Dissertation Abstracts

The income inequality thesis revisited. Studies on the relationship between income inequality and well-being

Author: Deurzen, Ioana van, ioana@van-deurzen.com
Department: Sociology
University: Tilburg University, Netherlands
Supervisor: Prof.dr.ing. W.J.H. Van Oorschot
Year of completion: 2015
Language of dissertation: English

Keywords: income inequality , health , well-being , corruption
Areas of Research: Health , Comparative Sociology , Mental Health and Illness

Abstract

The topic of the present dissertation is the relationship between income inequality and well-being and has as starting point the so called “income inequality thesis”. The general research questions that are at the basis of the dissertation are the following:
(1) what is the empirical relationship between inequality and different dimensions of well-being?
(2) what is the empirical relationship between inequality and well-being across countries with various levels of economic development?
(3) how can the relationship between inequality and well-being be explained?
(4) is the relationship between inequality and well-being the same for individuals with different characteristics, e.g., different income or coping resources?

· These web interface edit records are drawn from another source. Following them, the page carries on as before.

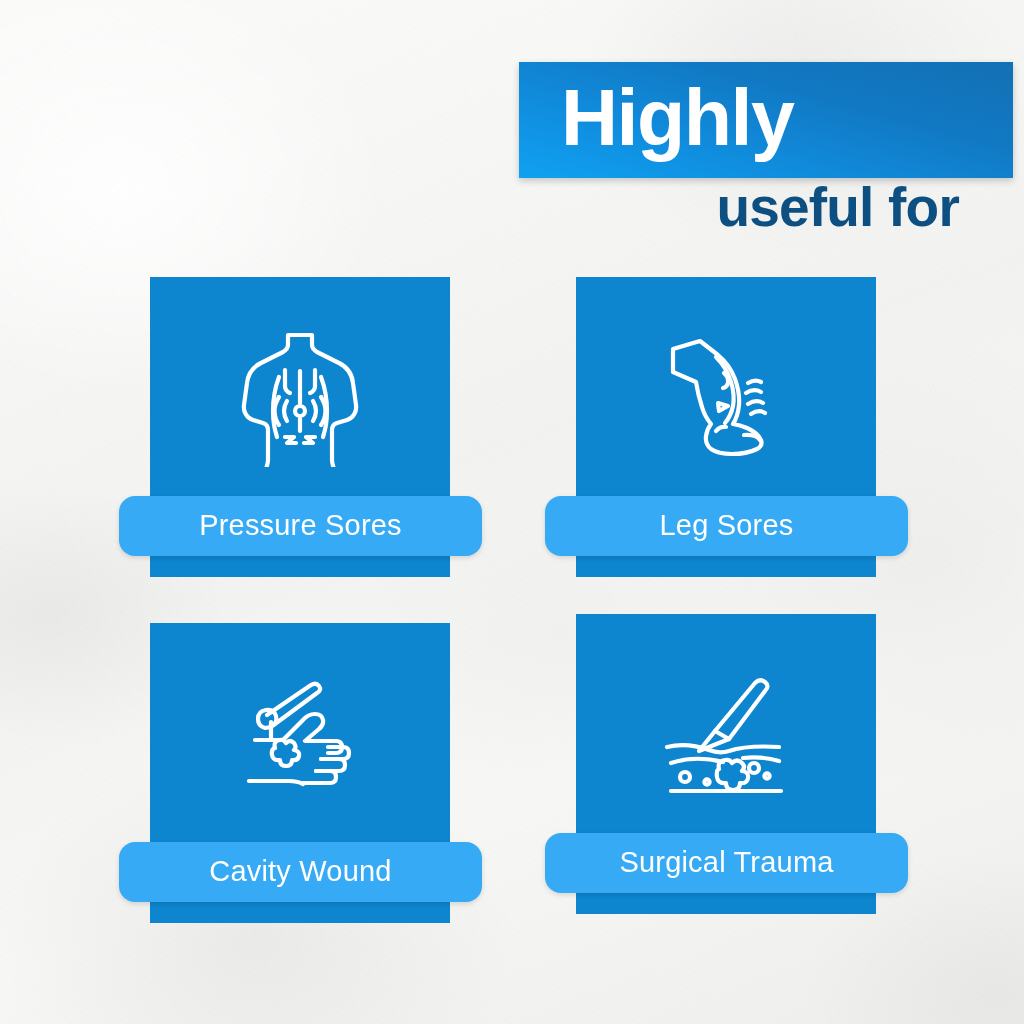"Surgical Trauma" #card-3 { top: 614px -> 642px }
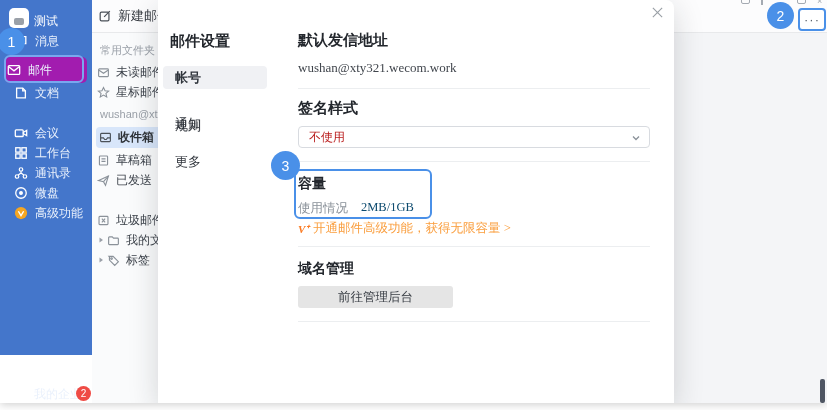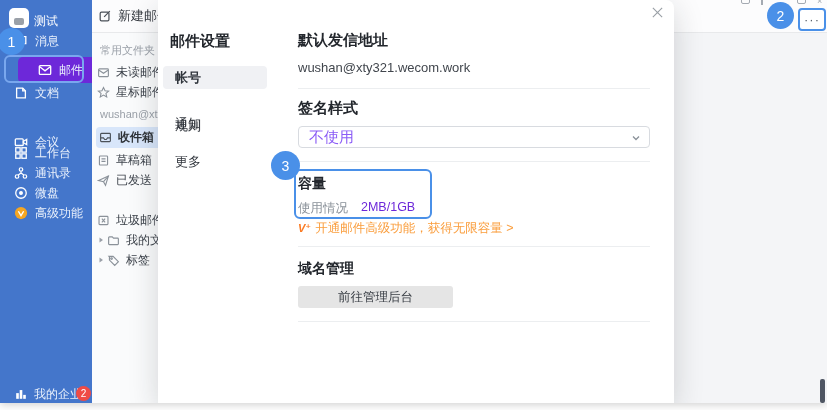"测试" .sidebar { height: 403px -> 355px }
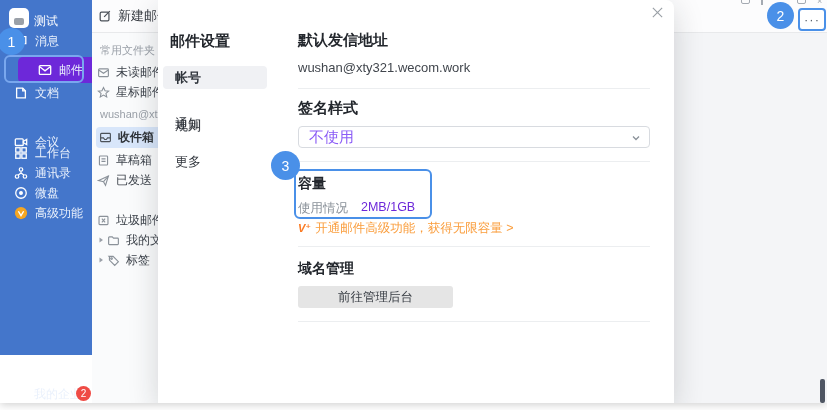"默认发信地址" .mcontent { font-family: none -> Liberation Serif, serif }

The contribution of this dissertation toward advancing the “income inequality thesis” is fourth-fold. First, I will evaluate and test some of the mechanisms that were proposed in the literature to explain the empirical relationship between higher inequality and worse well-being, i.e., the material pathway, the psychosocial pathway and the institutional pathway. In addition, I will also develop and test an additional mechanism not previously presented in the literature, i.e., a path through the level of societal corruption.

Second, I make the observation that the majority of the previous literature did not pay attention to the potentially different effects of inequality on various types of well-being measures. In the present dissertation I maintain that this distinction should be made and I choose the well-being measures in such a way to allow an evaluation of the differential effects of inequality on two dimensions of well-being, i.e., 1) physical health and 2) mental health and well-being.

Third, I note the point made by previous research that the detrimental effect of inequality on health should be stronger in those countries where the limits of economic growth are reached (Wilkinson & Pickett, 2009b). Against this idea I maintain that the mechanisms that were advanced in the literature to explain why higher inequality should relate to worse health and well-being are formulated in general terms and could very well apply everywhere in the world. Furthermore, some of them should even be more relevant for the low and middle income countries (LMICs). Therefore, I purposively choose samples of countries with different levels of economic development in order to be able to derive conclusions on the role of the sample composition for the relationship between inequality and well-being.

Fourth, the majority of previous research has paid little attention to the potential differential effect of inequality for individuals with different characteristics. I will argue that some mechanisms could work differently for individuals with different socio-economic characteristics and in addition, some individual characteristics could act as protective factors against the potential detrimental effect of inequality on well-being. Subsequently, when the design of the studies allows it, I evaluate both theoretically and empirically the differential effect of inequality on well-being for different social categories.